Exercise brief
Return, from the data below, each line that contains the word "luxe".

Extracted data
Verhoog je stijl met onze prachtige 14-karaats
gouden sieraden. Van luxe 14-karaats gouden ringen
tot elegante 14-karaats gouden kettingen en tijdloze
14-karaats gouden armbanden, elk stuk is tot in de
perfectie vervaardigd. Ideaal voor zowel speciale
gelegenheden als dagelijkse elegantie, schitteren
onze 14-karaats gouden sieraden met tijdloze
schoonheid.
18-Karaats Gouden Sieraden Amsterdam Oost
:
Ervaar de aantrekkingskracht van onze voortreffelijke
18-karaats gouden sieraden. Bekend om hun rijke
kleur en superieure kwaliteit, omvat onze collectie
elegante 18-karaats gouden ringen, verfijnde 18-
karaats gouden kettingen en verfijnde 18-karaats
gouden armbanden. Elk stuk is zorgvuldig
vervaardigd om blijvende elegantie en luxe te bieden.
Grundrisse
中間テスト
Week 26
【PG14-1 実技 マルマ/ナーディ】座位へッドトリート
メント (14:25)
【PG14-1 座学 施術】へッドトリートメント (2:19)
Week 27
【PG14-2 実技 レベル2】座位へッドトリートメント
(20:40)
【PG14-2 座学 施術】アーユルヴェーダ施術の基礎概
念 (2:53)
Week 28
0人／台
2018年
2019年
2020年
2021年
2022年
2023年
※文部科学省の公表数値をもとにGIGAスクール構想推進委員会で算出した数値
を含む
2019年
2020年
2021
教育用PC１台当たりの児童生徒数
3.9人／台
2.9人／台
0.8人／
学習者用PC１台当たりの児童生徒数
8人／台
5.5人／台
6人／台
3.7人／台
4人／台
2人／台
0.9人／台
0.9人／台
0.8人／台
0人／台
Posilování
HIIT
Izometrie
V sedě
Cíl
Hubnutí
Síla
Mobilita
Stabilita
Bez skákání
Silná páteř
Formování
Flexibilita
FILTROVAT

Task answer
gouden sieraden. Van luxe 14-karaats gouden ringen
vervaardigd om blijvende elegantie en luxe te bieden.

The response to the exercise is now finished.